Why did you move to Australia?
I definitely think it was providence. I was living in London doing my PhD. I came to Melbourne for a conference in 2009 and I fell completely in love with it. I loved the city, the campus of Melbourne University, the lifestyle, the coffee. My friends took me to all the best places and some of them are still my favourite places.
I went back to London and, once my data collection was finished, nothing was keeping me there. There was another conference being held in Sydney, in December 2010, so I just thought ‘Maybe I’ll go to Australia’.
Tell me about your doctoral studies.
I was looking at representations of teenage motherhood through different perspectives; from the perspective of teenage mothers themselves, from the perspective of specialised practitioners in health and social services who work with the mothers, and from the perspective of policymakers. The British Government had introduced a teenage pregnancy strategy aiming to reduce teenage pregnancies and to support teenage parents. I felt that the supporting teenage parents part was not looked at enough, that there wasn’t enough support out there. What was being revealed was that, as the rate of teenage pregnancy fell, the rate of abortion rose, and that’s an awful outcome. It would be better if there was better support for mothers to have their babies, so that’s what I concentrated on.
Who inspires you?
The teenage mums I worked with really inspired me. The hardship some of them were living in, the struggles they were facing, the decisions they made to keep the child, despite people around them telling them not to and being thrown out of their family homes because of their decisions. It’s really how they deal with things, or women in crisis pregnancies more generally, that I find really inspiring; it really puts things into perspective a lot, the sacrifices they make to bring up their children in the best way they can.
How did you come to be on the board of directors at the Caroline Chisholm Society in Melbourne?

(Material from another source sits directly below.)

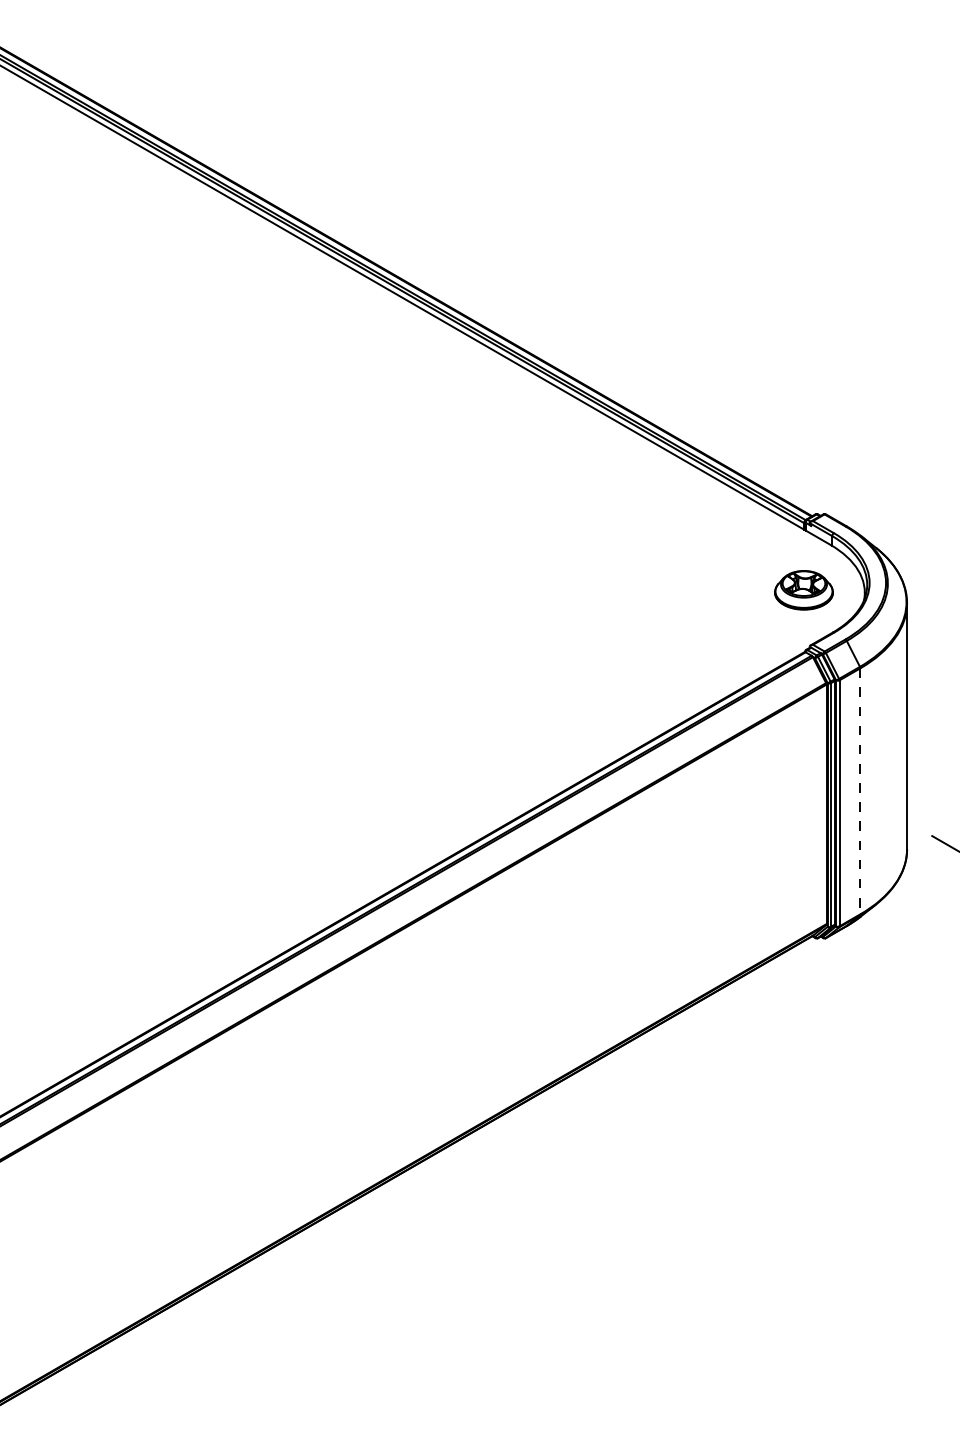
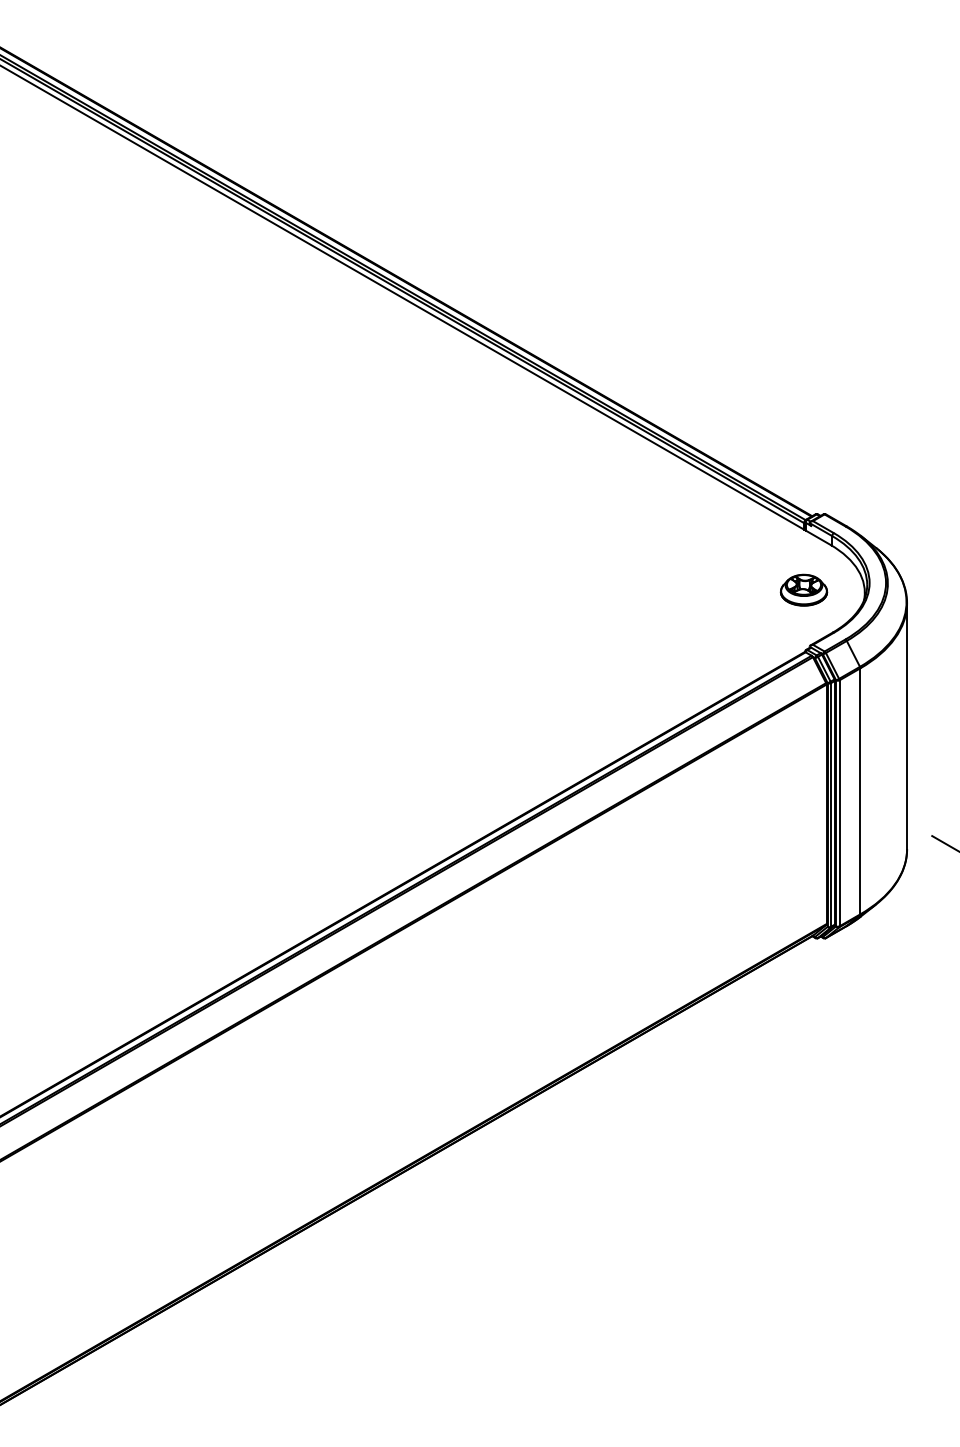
part at (803, 590) size: 60x41 px -> 50x34 px
line at (860, 791): dashed -> solid
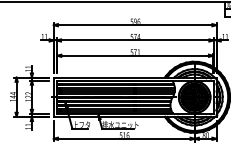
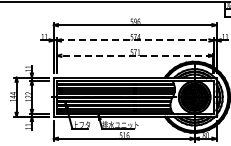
line at (135, 40): solid -> dashed
line at (135, 55): solid -> dashed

I had just spent a weekend at Tarrawarra and afterwards, everything happened! I had the interview for my current role at ACU, and in the same week I was accepted to be on the board of directors; that was November last year. I had heard about the Society and I knew some of the directors, who realised I had a skill set that wasn’t present on the board at that point, so they put me forward. It’s nice to be involved in the field, and to be able to use the knowledge I have in that way.
What is your favourite prayer or piece of Scripture?
I particularly love these three lines in the Year of Faith Prayer: ‘That our Church will be transformed, our relationships be healed, and our nation grow in compassion and justice.’ I think those words are so powerful.
Who is your favourite saint?
St Joseph. When you pray to St Joseph, it just happens. I’m so excited that he is now mentioned in the Eucharistic Prayer.